Task requirements:
A. Could you shorten the paragraph in the court report that begins "The suit filed by Mrs. Jonathan and her group also claimed" into a brief list that keeps its main claims?
B. Can you locate every line in the listing that contains the string "elev" (case counts) and copy each one?

Quoted text:
..........

The Federal High Court in Lagos, on Tuesday, dismissed the suit filed by Mrs. Patience Jonathan and her group, Union of Niger Delta Youth Organization for Equity, Justice and Good Governance, against the Socio-Economic Rights and Accountability Project (SERAP).

At the hearing of the case, lawyers to Mrs. Jonathan, wife of former President Goodluck Jonathan, informed the court that they were no longer interested in continuing with and subsequently applied to discontinue/withdraw it.

The court, presided over by Justice C.M.A Olatoregun, duly struck out the case and awarded N25,000 as cost to SERAP, an advocacy group.

Mr. Timothy Adewale, SERAP’s Senior Staff Attorney, said the case should never have been brought against the advocacy group in the first place.

“The case has been a complete waste of our time. While we do not object to the request by the plaintiffs' lawyers for withdrawal of the case; we ask the honourable court for N500,000 as cost against Mrs. Jonathan and her group,” said Mr. Adewale.

Mrs. Jonathan and the Union of Niger Delta Youth Organization for Equity, Justice and Good Governance had accused SERAP of publishing malicious allegations against her in print, online and electronic media platforms that she stole $15million and should be prosecuted.

The accusation was made in a suit (FHC/L/CS/1349/2016) dated 6 October, 2016. 

SERAP responded to the suit by filing a preliminary objection dated 27 October 2016, asking the court to “dismiss her suit with substantial cost.”

At the maiden hearing of the suit before Justice Olatoregun, Mr. Babatunde Ogala, former Chairman of the Lagos State House of Assembly Committee on Judiciary, represented SERAP in court.

Mr. Ogala had argued that Mrs. Jonathan’s claims could not be sustained because they were brought, on her behalf, by a group unknown to law.

Mrs. Jonathan’s group is not a registered as legally required.

“This very point calls into question the legal capacity to file this suit against SERAP, and the jurisdiction of the court to entertain her suit,” contended Mr. Ogala.

The wife of the former president, abetted by the unregistered group, had asked the court for an order of interim injunction restraining the advocacy group from continuing with the “vilification, condemnation and conviction of the former first lady Mrs. Patience Jonathan, in all public media and in the use of the judicial process for that purpose by the extremely publicized pursuit of any application for the coercion of the Attorney-General of the Federation to prosecute the plaintiff/applicant for owning legitimate private property, pending the hearing and determination of the originating summons”.

The suit filed by Mrs. Jonathan and her group also claimed that SERAP’s campaign is in breach of her right to be presumed innocent until proven guilty. It further claimed that SERAP was trying to coerce the Attorney-General of the Federation to breach the same right when the Attorney-General is better placed than the advocacy body to know of the existence of evidence of wrongdoing by Mrs. Jonathan.

“SERAP’s action is blatant misuse of the processes of this court. SERAP, therefore, no longer deserves to continue as an incorporated entity and ought to be dissolved. It is just and equitable to dissolve SERAP in the circumstances of this case. Damages will not be adequate compensation for the irreparable damage Mrs. Jonathan will suffer if the application is not granted. The plaintiff undertakes as to damages in favour of SERAP in the event the instant application ought not to have been granted,” Mrs. Jonathan and her group claimed.

..........

Material provided:
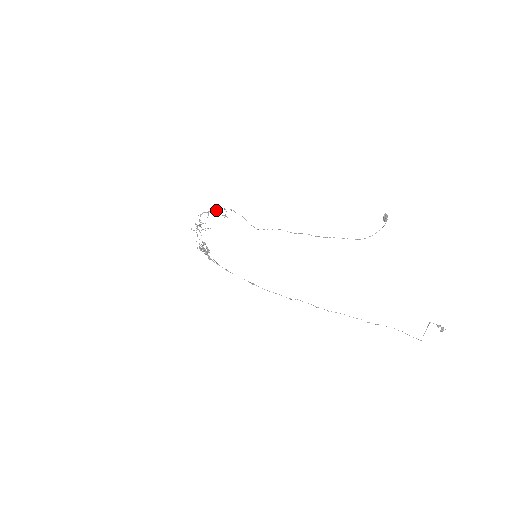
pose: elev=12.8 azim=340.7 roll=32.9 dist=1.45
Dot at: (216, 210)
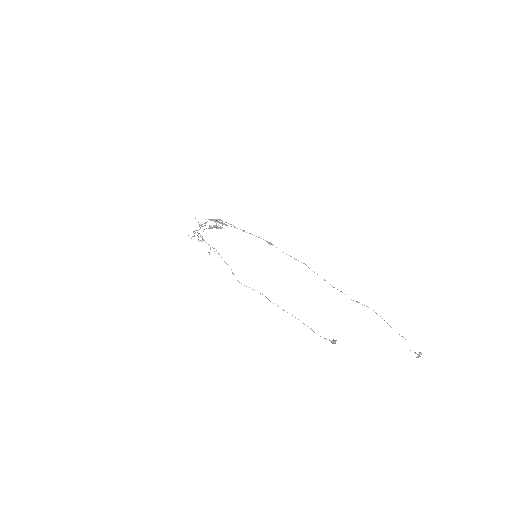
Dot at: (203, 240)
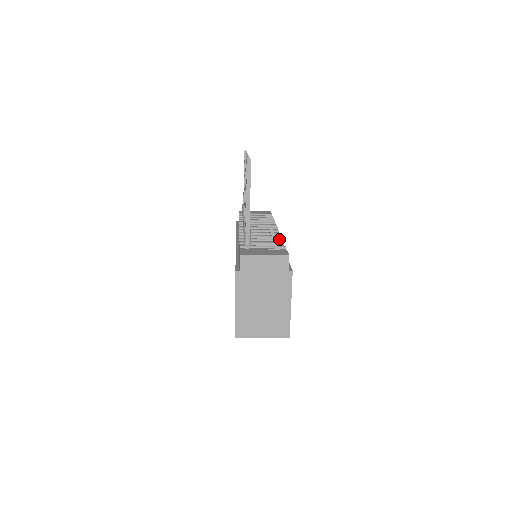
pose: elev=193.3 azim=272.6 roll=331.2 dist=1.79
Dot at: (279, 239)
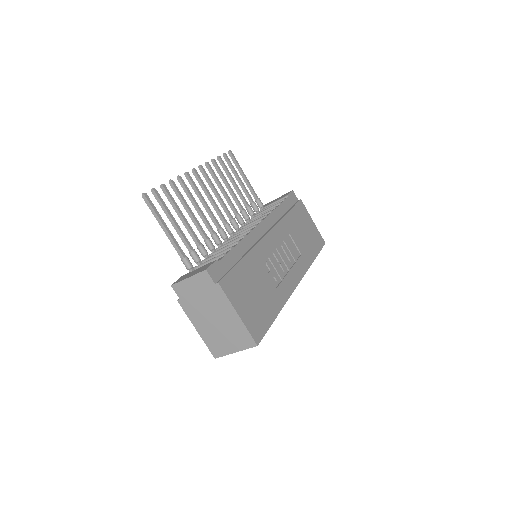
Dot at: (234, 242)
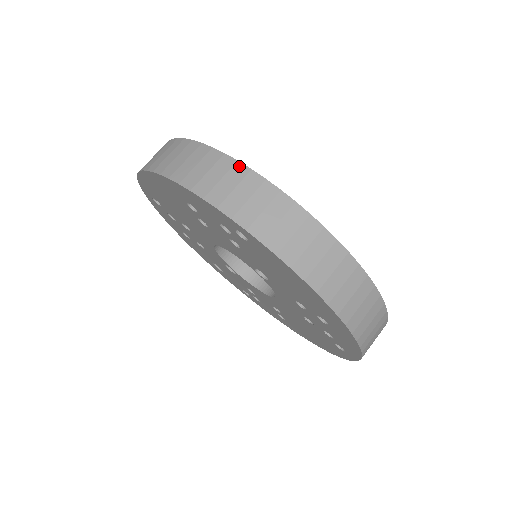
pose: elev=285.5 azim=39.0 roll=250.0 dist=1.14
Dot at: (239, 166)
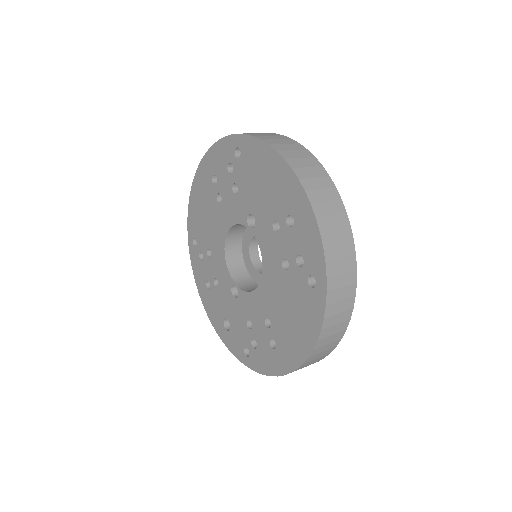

..........

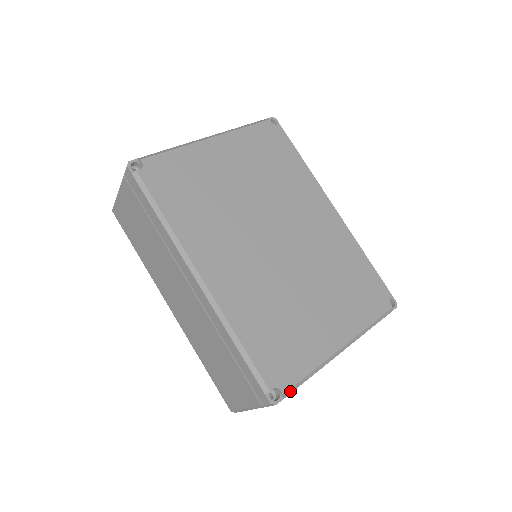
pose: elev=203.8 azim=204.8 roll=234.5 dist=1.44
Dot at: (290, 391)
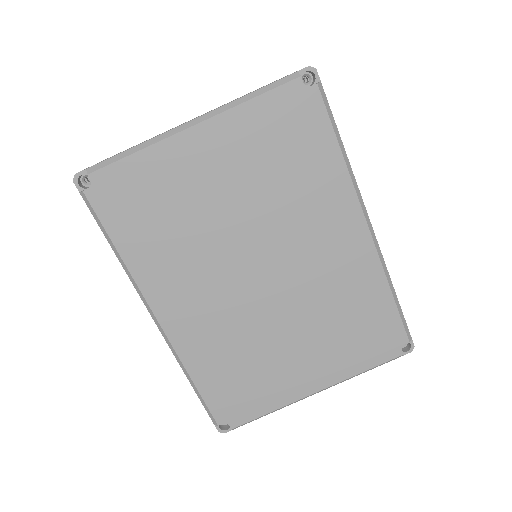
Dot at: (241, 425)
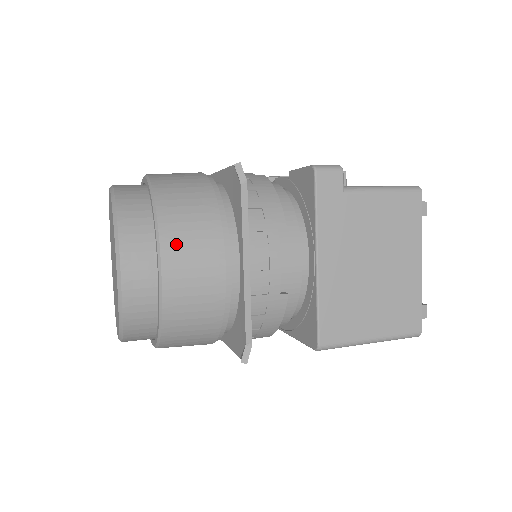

..........

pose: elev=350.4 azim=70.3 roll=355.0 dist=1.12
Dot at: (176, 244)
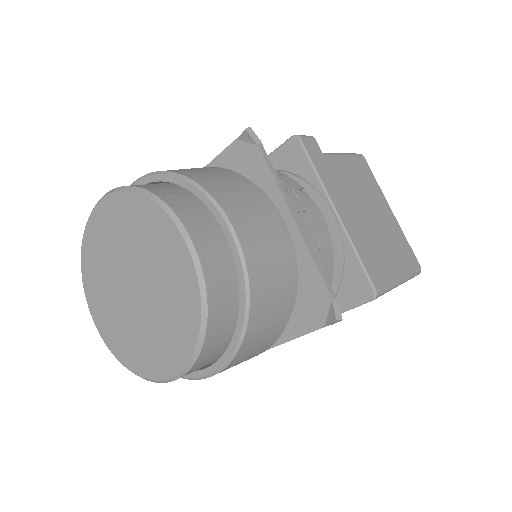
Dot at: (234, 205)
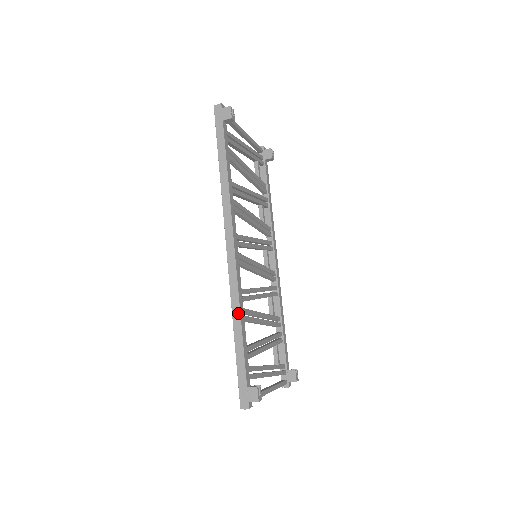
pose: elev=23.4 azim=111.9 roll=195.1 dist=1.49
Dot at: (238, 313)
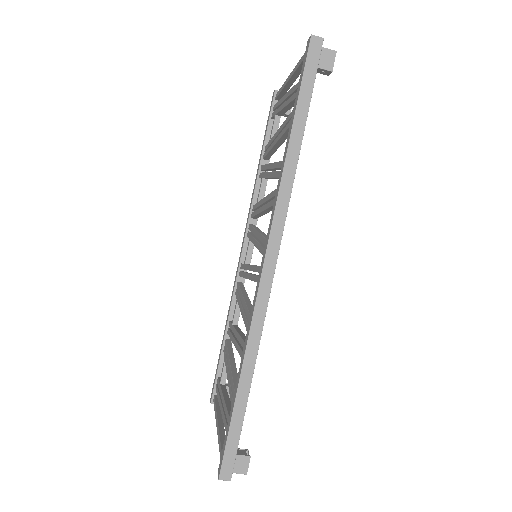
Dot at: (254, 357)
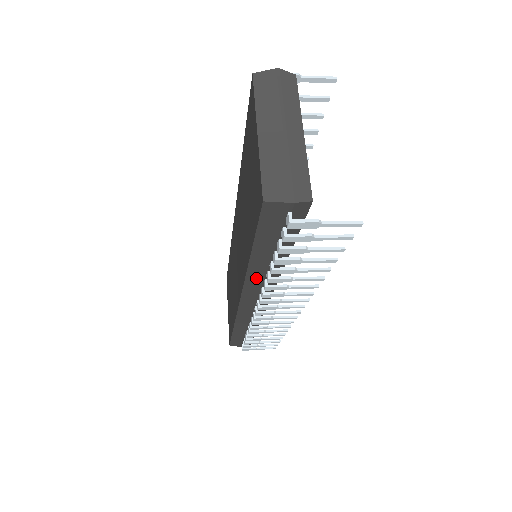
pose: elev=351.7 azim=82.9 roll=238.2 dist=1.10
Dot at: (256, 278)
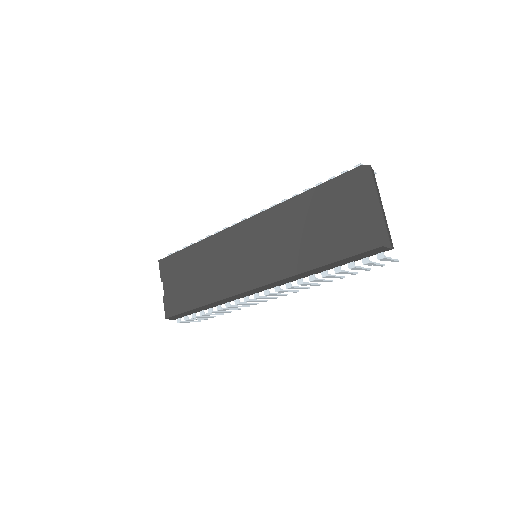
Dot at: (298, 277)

..........

Complete answers:
A.
Claims in the suit by Mrs. Jonathan and her group:
- SERAP's campaign breaches her right to be presumed innocent until proven guilty.
- SERAP is trying to coerce the Attorney-General of the Federation to breach that same right.
- The Attorney-General is better placed than SERAP to know whether there is evidence of wrongdoing by her.

B.
pose: elev=12.8 azim=340.7 roll=32.9 dist=1.45
pose: elev=193.3 azim=272.6 roll=331.2 dist=1.79
pose: elev=285.5 azim=39.0 roll=250.0 dist=1.14
pose: elev=203.8 azim=204.8 roll=234.5 dist=1.44
pose: elev=350.4 azim=70.3 roll=355.0 dist=1.12
pose: elev=23.4 azim=111.9 roll=195.1 dist=1.49
pose: elev=351.7 azim=82.9 roll=238.2 dist=1.10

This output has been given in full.